In multi-model LLM serving, decode execution remains inefficient due to model-specific resource partitioning: since cross-model batching is not possible, memory-bound decoding often suffers from severe GPU underutilization, especially under skewed workloads. We propose Shared Use of Next-token Prediction (SUN), the first approach that enables cross-model sharing of decode execution in disaggregated multi-LLM serving. SUN decomposes a decoder-only Transformer into a prefill module and a decode module, and fine-tunes only the task-specific prefill module, enabling a frozen decode module to be shared across models. This design enables a model-agnostic decode routing policy that balances decode requests across shared workers to maximize utilization. Across diverse tasks and model families, SUN achieves accuracy comparable to full fine-tuning while maintaining system throughput with fewer decode workers. In particular, SUN improves throughput per GPU by up to 2.0x over conventional disaggregation while keeping time-per-output-token (TPOT) within 5%. SUN inherently enables and facilitates low-bit decoding; with Quantized SUN (QSUN), it achieves a 45% speedup with comparable accuracy to SUN while preserving the benefits of shared decoding.

Figures (5)

• Figure 1: Overview of SUN for disaggregated multi-LLM serving.(Left): In conventional disaggregated serving, decode workers are isolated per model, causing persistent GPU underutilization, especially for memory-bound decode execution under skewed multi-model workloads. (Right): SUN enables sharing a frozen decode module across different fine-tuned models by fine-tuning task-specific prefill modules. This design improves GPU utilization, and reduces total cost of ownership (TCO).
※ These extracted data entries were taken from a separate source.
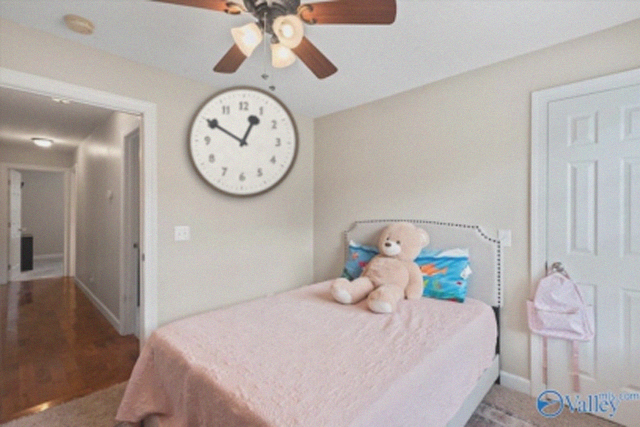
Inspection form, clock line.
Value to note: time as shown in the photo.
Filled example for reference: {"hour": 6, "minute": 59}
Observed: {"hour": 12, "minute": 50}
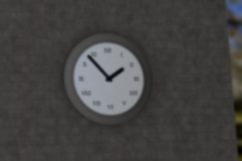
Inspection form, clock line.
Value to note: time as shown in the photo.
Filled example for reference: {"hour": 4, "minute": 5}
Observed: {"hour": 1, "minute": 53}
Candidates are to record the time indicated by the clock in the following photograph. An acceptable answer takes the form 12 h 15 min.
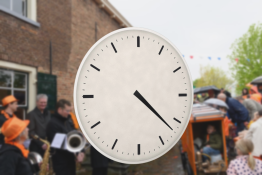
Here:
4 h 22 min
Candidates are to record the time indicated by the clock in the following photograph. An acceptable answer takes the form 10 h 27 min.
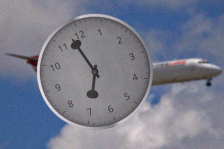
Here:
6 h 58 min
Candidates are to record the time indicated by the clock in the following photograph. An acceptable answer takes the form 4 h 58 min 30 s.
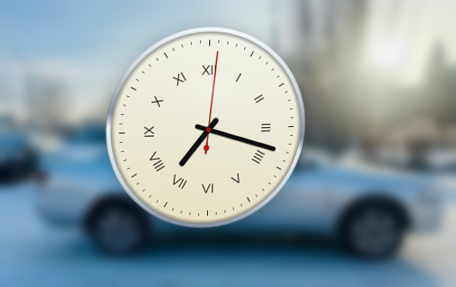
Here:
7 h 18 min 01 s
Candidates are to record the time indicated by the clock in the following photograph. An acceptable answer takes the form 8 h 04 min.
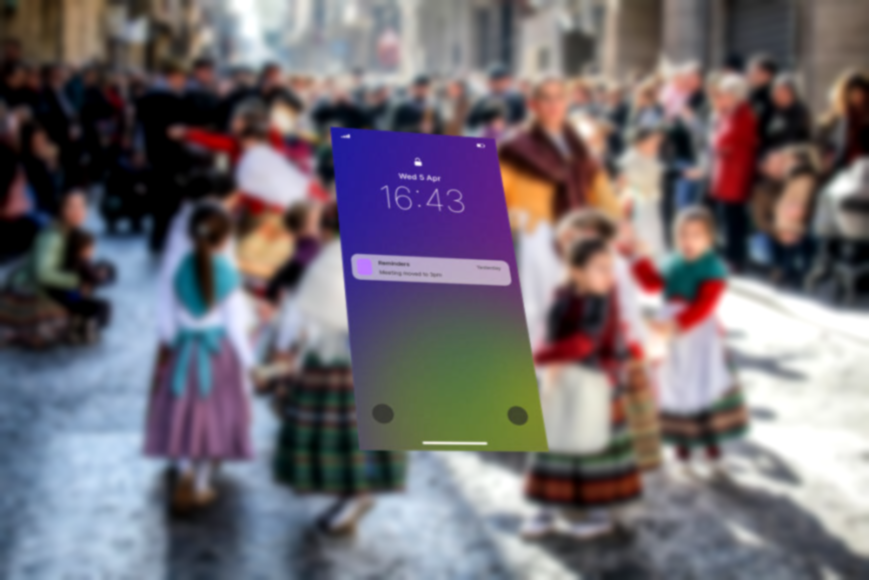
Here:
16 h 43 min
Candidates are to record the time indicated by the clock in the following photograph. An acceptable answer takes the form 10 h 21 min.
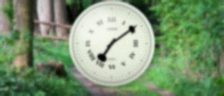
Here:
7 h 09 min
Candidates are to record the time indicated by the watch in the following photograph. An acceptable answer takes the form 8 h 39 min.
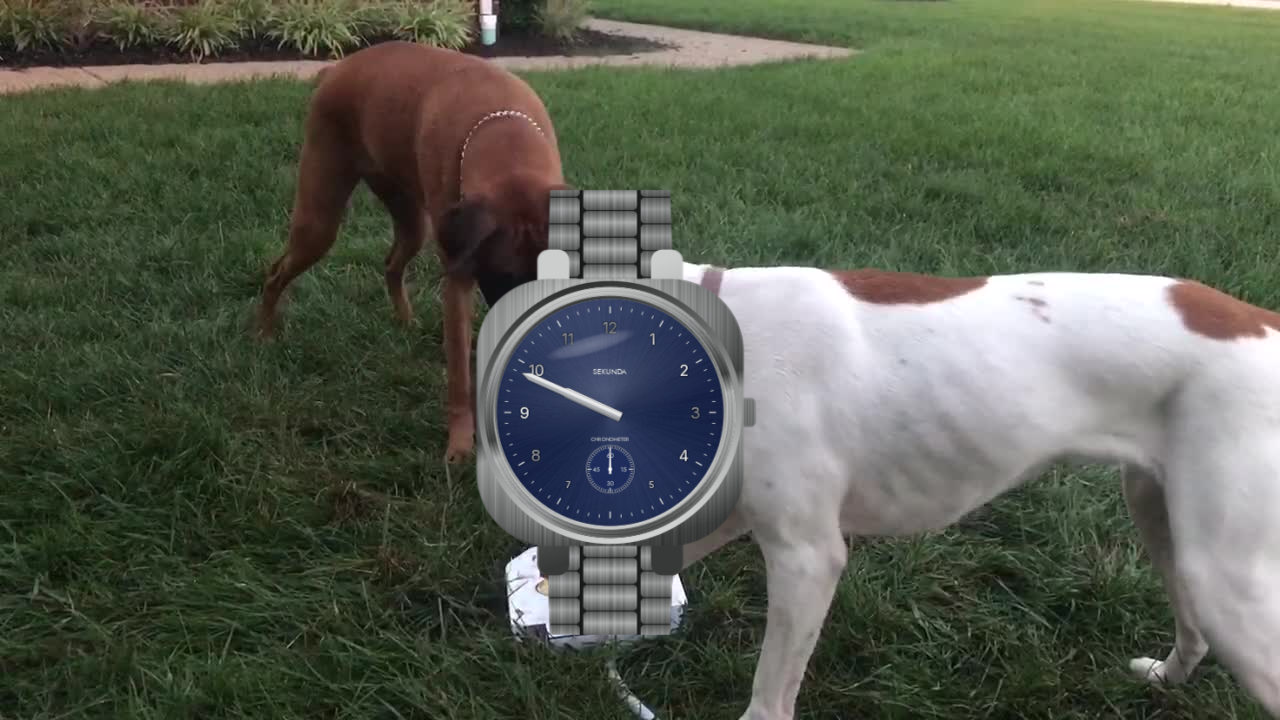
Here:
9 h 49 min
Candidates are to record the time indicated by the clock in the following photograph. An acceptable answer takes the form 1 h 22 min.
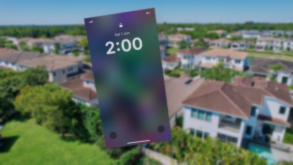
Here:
2 h 00 min
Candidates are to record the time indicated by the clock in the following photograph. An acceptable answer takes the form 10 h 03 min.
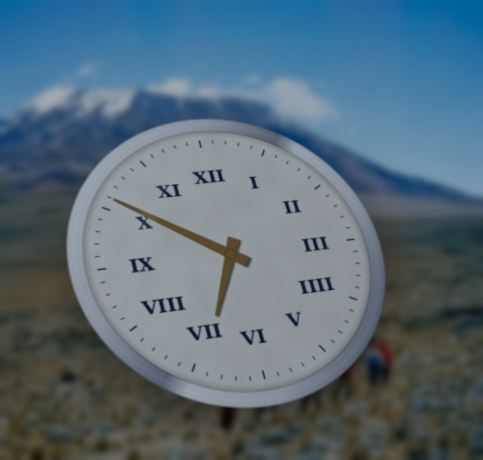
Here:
6 h 51 min
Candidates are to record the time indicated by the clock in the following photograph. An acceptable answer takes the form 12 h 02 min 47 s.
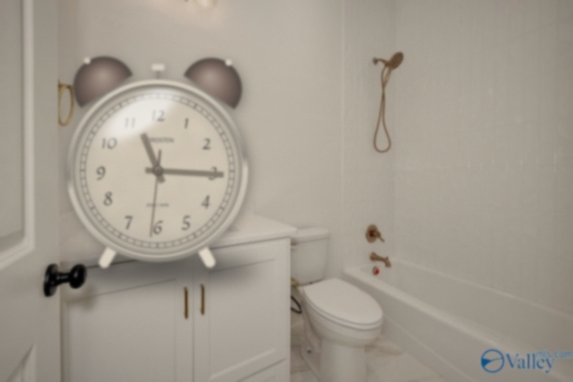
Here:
11 h 15 min 31 s
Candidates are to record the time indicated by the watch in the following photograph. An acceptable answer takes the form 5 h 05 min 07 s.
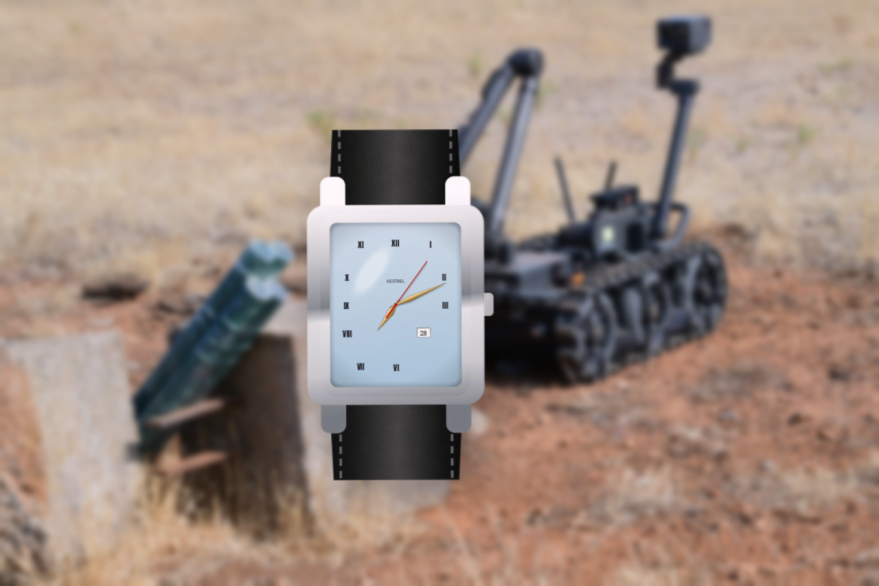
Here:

• Figure 2: Impact of KV cache reuse strategies on GSM8K accuracy. Naive reuse of fine-tuned prefill caches with base model degrades accuracy significantly. In contrast, SUN matches full fine-tuning accuracy for LLaMA3.1-8B and Qwen3-8B-Base.
• Figure 3: Throughput--interactivity trade-off under decode-GPU consolidation. Comparison of a per-model partitioned baseline (4$\times$(1P/1D)) with SUN, which uses task-specific prefill workers (4P) and shares a variable number of decode workers (4D/3D/2D/1D), under uniform ($\alpha{=}0$) and skewed ($\alpha{=}1.5$) request distributions and varying output sequence lengths (OSL). Bars indicate throughput per GPU and lines indicate interactivity ($=1/\mathrm{TPOT}$); the table reports total system throughput (TPUT). Near-constant total throughput is maintained when consolidating decode GPUs down to 2D, revealing a controllable throughput-latency trade-off under skewed workloads.
• Figure 4: Effect of workload skew on interactivity and throughput. Baseline (blue) partitions resources per model, where each of the four models uses one dedicated prefill GPU and one dedicated decode GPU (1P/1D $\times$ 4). SUN (orange) assigns four task-specific prefill GPUs and shares four decode GPUs across models (4P/4D). As the Zipf skew $\alpha$ increases, SUN maintains stable throughput and interactivity, demonstrating robustness to request imbalance.
• Figure 5: Achieved/offered request-rate ratio (ISL=1024, OSL=2048) across Zipf skew $\alpha$ and offered total RPS. Ratios close to 1 indicate that the system sustains the injected load; lower ratios indicate overload/backlog. At the operating point used in the main skew sweep (offered total RPS$=2$), the ratio is generally below 1 and degrades with increasing $\alpha$, indicating incipient backlog under skew; SUN remains consistently closer to 1 than the baseline.